The liquidator's position in Buchler relied particularly on section 175(2)(a), which expressed the expenses of the winding up as a priority within the same section as that which granted the priority creditors a priority over the floating charge holder. Lord Nicholls explained that its wording – that the expenses of the winding up are to rank ahead of the preferential debts – was "only to confirm their priority over the preferential debts when these are being paid in the winding up" out of the uncharged assets of the company. Notably, the Insolvency Act was then amended by section 176ZA to give a liquidator's general expenses priority over the priority creditors to the extent the general assets are insufficient.
It is possible that a similar argument could be proffered in Australia. Meaningfully, section 561 of the Act does not contain a similar provision to that of section 175(2)(a) or, meaningfully, the later amendment to the Insolvency Act, so it would seem even less clear how section 561 contemplates a liquidator's priority to costs outside of Universal Distributing.
The Australian approach
Justice McKerracher in Re Saker  FCA 771 had the opportunity to clarify section 561 in practice.
Both the liquidators and the employees laid claim to a sum of money transferred to the liquidators by the receivers, who had since retired. That sum could not meet both the liquidators' and employees' claims, so the issue of which party had priority under section 561 was critical. Here, the court said, the secured party had already been paid out in full, and had no remaining claim over the proceeds of the secured assets, so "subject to satisfying themselves that section 561… has been complied with," the liquidators could use the funds in order of the priorities in section 556.

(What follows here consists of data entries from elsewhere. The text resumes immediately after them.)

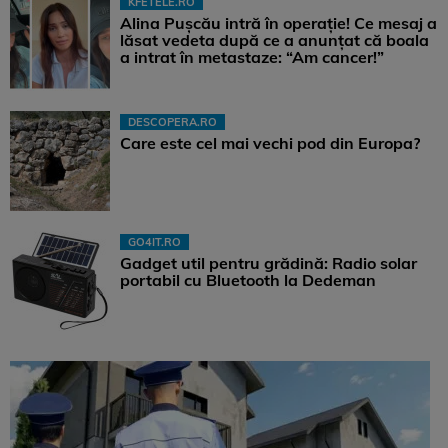
KFETELE.RO
Alina Pușcău intră în operație! Ce mesaj a
lăsat vedeta după ce a anunțat că boala
a intrat în metastaze: “Am cancer!”
DESCOPERA.RO
Care este cel mai vechi pod din Europa?
GO4IT.RO
Gadget util pentru grădină: Radio solar
portabil cu Bluetooth la Dedeman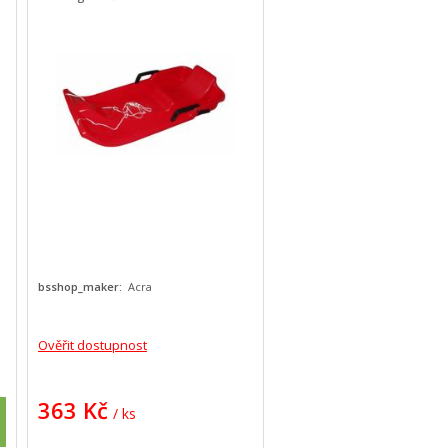
bsshop_maker:
Acra
Ověřit dostupnost
363 Kč
/ ks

This reasoning suggests that a liquidator may have recourse to assets the subject of a circulating security interest for the purpose of applying those funds pursuant to the priority in section 556, including in payment of the liquidator's costs and expenses, but that is contingent on the liquidator being satisfied of the compliance with section 561.
The priority afforded to employee claims in section 561 is only available "so far as the property of a company available for the payment of creditors other than secured creditors is insufficient to meet payment" of those claims. It is an approach that presumably informed the liquidators' concession in Kirman v RWE Robinson & Sons Pty Ltd (in liq)  FCA 372 that there was no basis on which remuneration and expenses not falling within Universal Distributing can be paid out of property subject to a circulating security interest (this however did not form part of the ratio of the Court's decision).
So, an assessment must be made as to the sufficiency of the unencumbered assets of the company to meet the claims of priority creditors, before payments either to the holder of the circulating security or the Employee Priority Claims. But when must the liquidator make this assessment, and what factors are relevant for the liquidator to satisfy themselves of compliance with section 561?
Justice Finkelstein considered this question in Cook v Italiano Family Fruit Company Pty Ltd  FCA 1355, stating:
"In my view, there is to be only one assessment of the sufficiency of a company's assets and that is to be when enough is known about the company's affairs. The assessment must take into account all actual and potential realisations… at the very least, the assessment cannot take place until the value of the priority debts payable under s 561 is known, as well as the value of those priority debts which, under s 556, have precedence over debts payable under s 561..."
In some windings up, it may become obvious at an early stage that there will be a deficiency in the company's free assets. In other windings up, it may take much longer. In those cases the controller of the floating charge assets must make adequate provision for the payment of the priority debts before making any payment to the secured creditor."